- [Exercise brief] Pictures aside, repeat every entry exactly.

(Stored data entries)
____

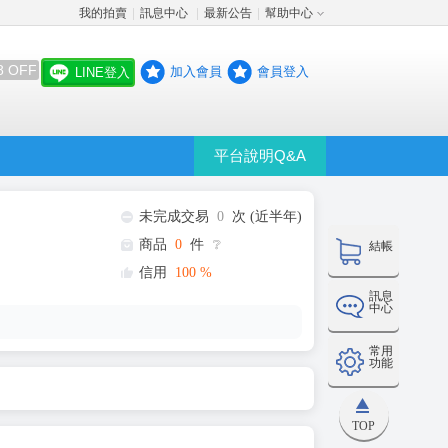
我的拍賣
訊息中心
最新公告
幫助中心
│
│
│
8 OFF
加入會員
會員登入
LINE登入
平台說明Q&A
未完成交易
0
次 (近半年)
商品
0
件
❔
結帳
信用
100
%
訊息
中心
常用
功能
TOP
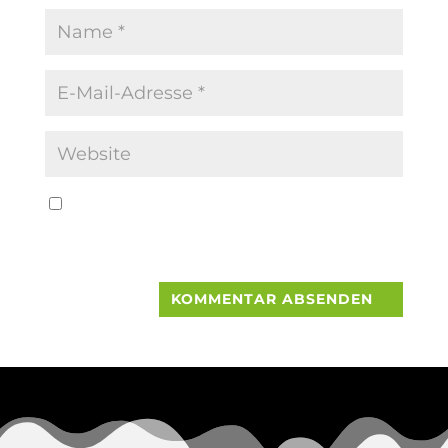
Name, E-Mail-Adresse und Website in
diesem Browser für meinen nächsten
Kommentar speichern.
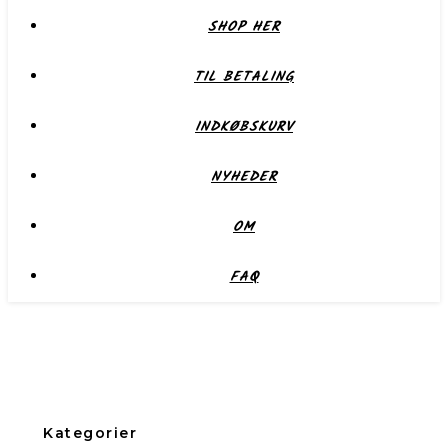
SHOP HER
TIL BETALING
INDKØBSKURV
NYHEDER
OM
FAQ
Kategorier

____

- [Completed task]
我的拍賣
訊息中心
最新公告
幫助中心
│
│
│
8 OFF
加入會員
會員登入
LINE登入
平台說明Q&A
未完成交易
0
次 (近半年)
商品
0
件
❔
結帳
信用
100
%
訊息
中心
常用
功能
TOP
Name, E-Mail-Adresse und Website in
diesem Browser für meinen nächsten
Kommentar speichern.
SHOP HER
TIL BETALING
INDKØBSKURV
NYHEDER
OM
FAQ
Kategorier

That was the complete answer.